Stored records:

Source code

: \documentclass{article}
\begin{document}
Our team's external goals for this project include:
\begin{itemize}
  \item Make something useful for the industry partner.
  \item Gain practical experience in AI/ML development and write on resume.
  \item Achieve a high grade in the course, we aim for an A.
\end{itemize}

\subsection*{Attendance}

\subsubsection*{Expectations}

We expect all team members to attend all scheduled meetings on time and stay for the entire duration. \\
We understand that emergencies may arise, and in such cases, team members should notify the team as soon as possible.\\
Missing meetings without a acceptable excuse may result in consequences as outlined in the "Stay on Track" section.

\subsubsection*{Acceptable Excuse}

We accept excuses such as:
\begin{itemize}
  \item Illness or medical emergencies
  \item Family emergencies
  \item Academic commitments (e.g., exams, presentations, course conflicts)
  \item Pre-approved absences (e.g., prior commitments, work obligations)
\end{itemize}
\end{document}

* _Problem details_
All lines above containing the string "course": copy each one.

* _Task result_
  \item Achieve a high grade in the course, we aim for an A.
  \item Academic commitments (e.g., exams, presentations, course conflicts)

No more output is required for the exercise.